Anlegerschutz statt Crowdfunding?

Neues Gesetz der Bundesregierung könnte alternative Finanzierungsformen gefährden

  • Ulrike Henning
  • Lesedauer: 3 Min.
Crowdfunding oder »Schwarmfinanzierung« ist das Zauberwort für viele Start-ups und Hausprojekte auf Geldsuche. Doch strengerer Verbraucherschutz könnte diese Quelle bald austrocknen.

Die Insolvenz des Windkraftfinanzierers Prokon bescherte zehntausenden Kleinanlegern hohe Verluste. Durch diese Vorgänge sah sich die Bundesregierung dazu gedrängt, endlich einen besseren Schutz der Verbraucher am sogenannten Grauen Kapitalmarkt festzulegen. Den Gesetzentwurf aus dem Finanz- sowie dem Justizministerium soll das Bundeskabinett am Mittwoch beschließen. Darin wird eine Prospektpflicht für alle Vermögensanlagen eingeführt. Vorgesehen sind auch Werbe- und Vertriebsbeschränkungen sowie Warnhinweise. Außerdem erhält die Finanzaufsicht Bafin mehr Befugnisse und kann Angebote bei Verstößen untersagen.

Die Bundestagsfraktion der Grünen diskutierte am Montag in Berlin die möglichen Auswirkungen der Regierungspläne mit Vertretern von Verbänden, Crowdfunding-Plattformen und Hausprojekten. Das »Crowd-funding«, also das Kapitalsammeln per Internet, hat sich für soziale Initiativen und für Internet-Start-ups als wichtige Finanzierungsform etabliert. Die Gesetzespläne hätten Einfluss auf das »Crowdfunding«, auch wenn die neuen Regeln dafür etwas abgeschwächt sind: Bei solchen Projekten soll ab einer Einzelinvestition von 250 Euro ein Informationsblatt für die Anleger ausreichen, erst ab einer Anlagesumme von 10 000 Euro oder einer Gesamtinvestition von über einer Million Euro muss ein Prospekt erstellt werden. Eine solche Zusammenstellung kann nur von spezialisierten Anwaltskanzleien erarbeitet werden und kostet dort bis zu 50 000 Euro. Solche Summen können etwa Start-ups oder Wohnprojekte häufig nicht, schon gar nicht vor Beginn ihrer Tätigkeiten aufbringen.

Entsprechend befürchten die 15 deutschen Crowdfunding-Internet-Plattformen, dass ihre Geschäfte stark eingeschränkt werden. Christin Friedrich, Geschäftsführerin der Innovestment GmbH, weist darauf hin, dass für Technologieunternehmen durchaus größere Summen nötig sind, damit diese überhaupt starten können. Das Problem sehen auch Vertreter des Mietshäuser-Syndikats, das den gemeinschaftlichen Erwerb von Wohnungen unterstützt - bei solchen Projekten wird die Millionengrenze an nötigen Investitionen schnell überschritten.

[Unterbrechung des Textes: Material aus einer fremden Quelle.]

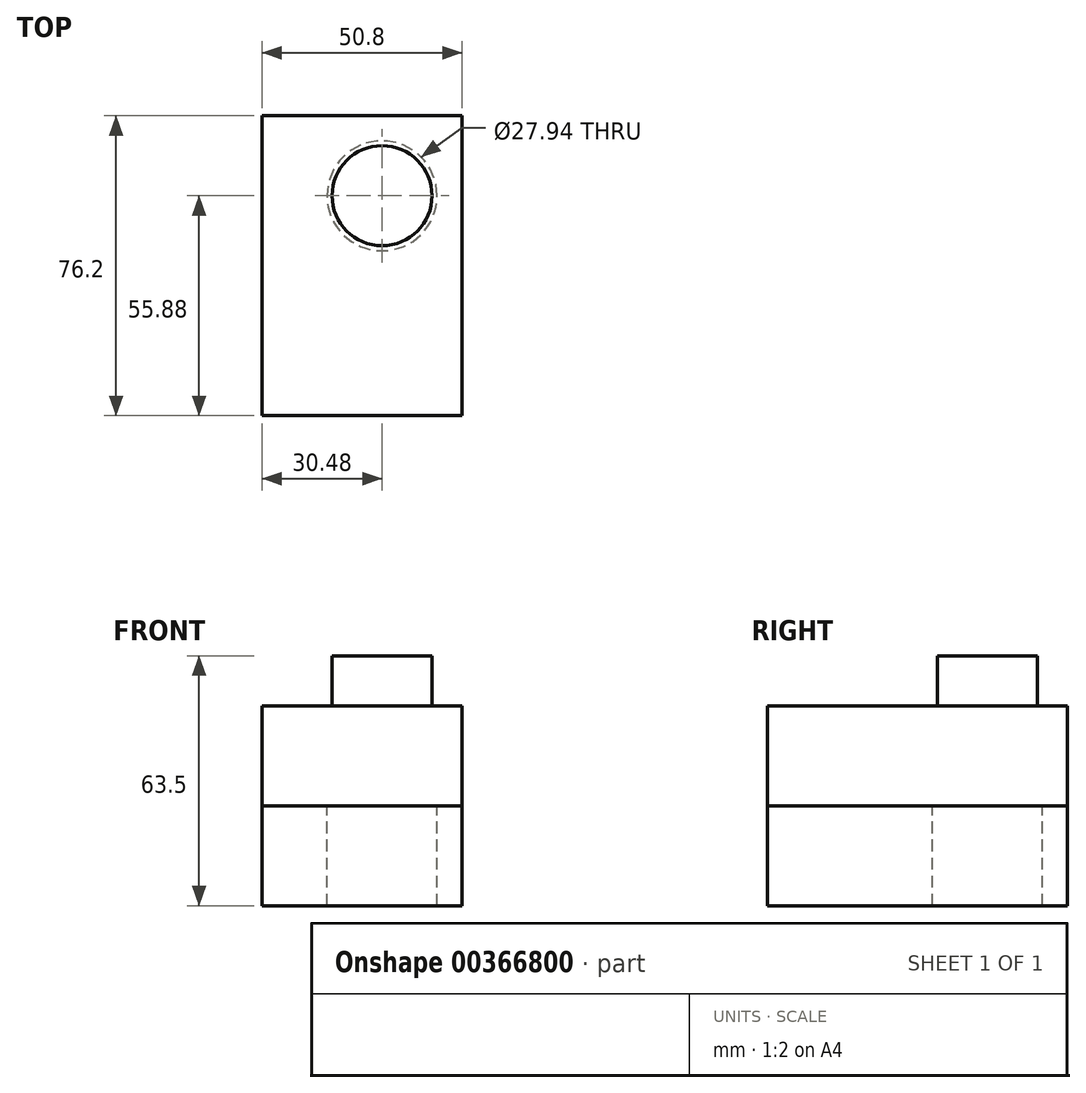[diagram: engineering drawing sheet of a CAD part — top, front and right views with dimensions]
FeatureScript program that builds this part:
annotation { "Feature Type Name" : "Feature", "Feature Type Description" : "" }
export const myFeature = defineFeature(function(context is Context, id is Id, definition is map)
    precondition{}
    {
        {
            var Q0;
            Q0=qCreatedBy(makeId("Top.planeOp"),FACE);
            var sketch = newSketch(context, id + "F0", { "sketchPlane" : qUnion([Q0])});
            skLineSegment(sketch, "E0.bottom", {"start": v(25.4, 38.1) * mm, "end": v(-25.4, 38.1) * mm});
            skLineSegment(sketch, "E0.top", {"start": v(25.4, -38.1) * mm, "end": v(-25.4, -38.1) * mm});
            skLineSegment(sketch, "E0.left", {"start": v(25.4, 38.1) * mm, "end": v(25.4, -38.1) * mm});
            skLineSegment(sketch, "E0.right", {"start": v(-25.4, 38.1) * mm, "end": v(-25.4, -38.1) * mm});
            skPoint(sketch, "E0.middle", {"position": v(0, 0) * mm});
            skSolve(sketch);
        }
        {
            var Q0;
            Q0=makeQuery(id+"F0.imprint","IMPRINT",FACE,{"disambiguationData":[TD([[makeQuery(id+"F0.imprint","IMPRINT",EDGE,{"derivedFrom":sQuery(id+"F0.wireOp",EDGE,"E0.bottom")}),1.0]])]});
            extrude(context, id + "F1", {"entities" : qUnion([Q0]), "depth" : 25.4 * mm});
        }
        {
            var Q0;
            Q0=makeQuery(id+"F1.opExtrude","CAP_FACE",FACE,{"disambiguationData":[OSD([sQuery(id+"F0.wireOp",EDGE,"E0.bottom"),sQuery(id+"F0.wireOp",EDGE,"E0.top"),sQuery(id+"F0.wireOp",EDGE,"E0.left"),sQuery(id+"F0.wireOp",EDGE,"E0.right")])],"isStart":false});
            var sketch = newSketch(context, id + "F2", { "sketchPlane" : qUnion([Q0])});
            skCircle(sketch, "E1", {"center": v(5.08, 17.78) * mm, "radius": 12.7 * mm});
            skSolve(sketch);
        }
        {
            var Q0;
            Q0=makeQuery(id+"F2.imprint","IMPRINT",FACE,{"disambiguationData":[TD([[makeQuery(id+"F2.imprint","IMPRINT",EDGE,{"derivedFrom":sQuery(id+"F2.wireOp",EDGE,"E1")}),1.0]])]});
            extrude(context, id + "F3", {"entities" : qUnion([Q0]), "operationType" : NewBodyOperationType.ADD, "depth" : 12.7 * mm});
        }
        {
            var Q0;
            Q0=qCreatedBy(makeId("Top.planeOp"),FACE);
            var sketch = newSketch(context, id + "F4", { "sketchPlane" : qUnion([Q0])});
            skLineSegment(sketch, "E2.0", {"start": v(25.4, 38.1) * mm, "end": v(-25.4, 38.1) * mm});
            skLineSegment(sketch, "E3.0", {"start": v(25.4, 38.1) * mm, "end": v(25.4, -38.1) * mm});
            skLineSegment(sketch, "E4.0", {"start": v(25.4, -38.1) * mm, "end": v(-25.4, -38.1) * mm});
            skLineSegment(sketch, "E5.0", {"start": v(-25.4, 38.1) * mm, "end": v(-25.4, -38.1) * mm});
            skCircle(sketch, "E6.0", {"center": v(5.08, 17.78) * mm, "radius": 12.7 * mm});
            skCircle(sketch, "E7.0", {"center": v(5.08, 17.78) * mm, "radius": 13.97 * mm});
            skSolve(sketch);
        }
        {
            var Q0;
            Q0=makeQuery(id+"F4.imprint","IMPRINT",FACE,{"disambiguationData":[TD([[makeQuery(id+"F4.imprint","IMPRINT",EDGE,{"derivedFrom":sQuery(id+"F4.wireOp",EDGE,"E2.0")}),1.0]])]});
            extrude(context, id + "F5", {"entities" : qUnion([Q0]), "oppositeDirection" : true, "depth" : 25.4 * mm});
        }
    });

Dem Wunsch nach Ausnahmen setzt Dorothea Mohn vom Verbraucherzentrale Bundesverband (vzbv) die Verluste entgegen, die Anleger am Grauen Kapitalmarkt schon häufig erlitten. Das Bundeskriminalamt schätzt diese auf rund 20 Milliarden Euro pro Jahr. Bei Investitionen in Sachwerte, erläutert Mohn, sei die Preisbildung für Laien kaum nachvollziehbar, höchstens Experten könnten die Unwirtschaftlichkeit etwa von Schrottimmobilien erkennen. Aus Sicht der Verbraucherschützer könnten jedoch die Grenzen für die Informationspflichten höher angesetzt werden, damit Genossenschaften und Crowdfunding-Plattformen handlungsfähig bleiben. Eine ausreichende Risikoaufklärung müsse es aber geben, erklärte Mohn insbesondere in Richtung der Wohnprojekte.

Die Crowdfunder fragen sich auch, wie Informationen über die von ihnen gelisteten Vorhaben die Öffentlichkeit erreichen sollen, wenn sie nur in der Fachpresse beworben werden dürfen. Die junge Branche informiert vor allem über die Internetplattformen und beantworte dort öffentlich recht kritische Fragen potenzieller Interessenten. Zudem werde immer darauf hingewiesen, dass bei den Unternehmensgründungen jederzeit ein Totalausfall möglich sei - eben weil es sich um Start-ups handelt. Geldgebern müsse daher deutlicher gemacht werden, dass sich diese Anlagen zur Alterssicherung absolut nicht eignen.